Two-dimensional and three-dimensional non hydrostatic models for fully non-linear and dispersive hydrodynamic processes

The thesis is divided in two main parts. In the first part is presented a model based on a numerical integration of a new conservative form of the Fully Non-linear Boussinesq Equations (FNBE) in a contravariant formulation. As known coastal regions are characterized by a very complex morphology: presence of anthropic structures, river mouth or shoreline with articulated geometry. The use of orthogonal grid, as Cartesian coordinate, requests a huge number of calculus points that may be prohibitive. To solve this issue, a well known strategy is to integrate the motion equations on generalized curvilinear boundary conforming grid.
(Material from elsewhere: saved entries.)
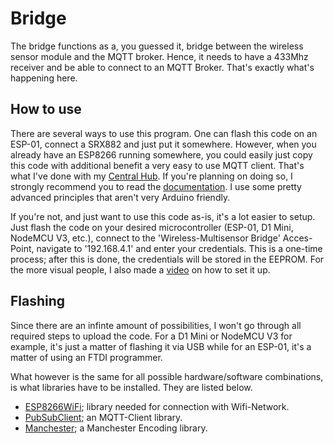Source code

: # Bridge
The bridge functions as a, you guessed it, bridge between the wireless sensor module and the MQTT broker. Hence, it needs to have a 433Mhz receiver and be able to connect to an MQTT Broker. That's exactly what's happening here. 

## How to use
There are several ways to use this program. One can flash this code on an ESP-01, connect a SRX882 and just put it somewhere. However, when you already have an ESP8266 running somewhere, you could easily just copy this code with additional benefit a very easy to use MQTT client. That's what I've done with my [Central Hub](https://github.com/JVKran/Sensor-Module). If you're planning on doing so, I strongly recommend you to read the [documentation](/Documentation). I use some pretty advanced principles that aren't very Arduino friendly.

If you're not, and just want to use this code as-is, it's a lot easier to setup. Just flash the code on your desired microcontroller (ESP-01, D1 Mini, NodeMCU V3, etc.), connect to the 'Wireless-Multisensor Bridge' Acces-Point, navigate to '192.168.4.1' and enter your credentials. This is a one-time process; after this is done, the credentials will be stored in the EEPROM. For the more visual people, I also made a [video](https://youtu.be/CQGhy87DgMU) on how to set it up.

## Flashing
Since there are an infinte amount of possibilities, I won't go through all required steps to upload the code. For a D1 Mini or NodeMCU V3 for example, it's just a matter of flashing it via USB while for an ESP-01, it's a matter of using an FTDI programmer. 

What however is the same for all possible hardware/software combinations, is what libraries have to be installed. They are listed below.
- [ESP8266WiFi](https://github.com/esp8266/Arduino/tree/master/libraries/ESP8266WiFi); library needed for connection with Wifi-Network.
- [PubSubClient](https://github.com/knolleary/pubsubclient); an MQTT-Client library.
- [Manchester](https://github.com/mchr3k/arduino-libs-manchester); a Manchester Encoding library.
In the second part it is presented an original fully non-hydrostatic three-dimensional model based on the numerical integration of Navier-Stokes Equations in time dependent coordinate system. The use of time dependent coordinate system allows to assign, without any approximations, bottom and free surface kinematic conditions and zero pressure condition at the upper boundary of the domain. Unlike the depth averaged model, this model is able to simulate the three-dimensionality of hydrodynamic phenomena related to the wave motion of unsteady flows. The proposed model belongs to the group of the so-called “free surface fully non-hydrostatic three-dimensional models”. These models are often used to analyze local phenomena, to evaluate flow-structure interaction, for sediment transport analysis and to study turbulences phenomena related with them. In general the free surface fully non-hydrostatic three-dimensional models are used for all engineering problems for which is necessary to know the vertical distribution of hydrodynamic quantities.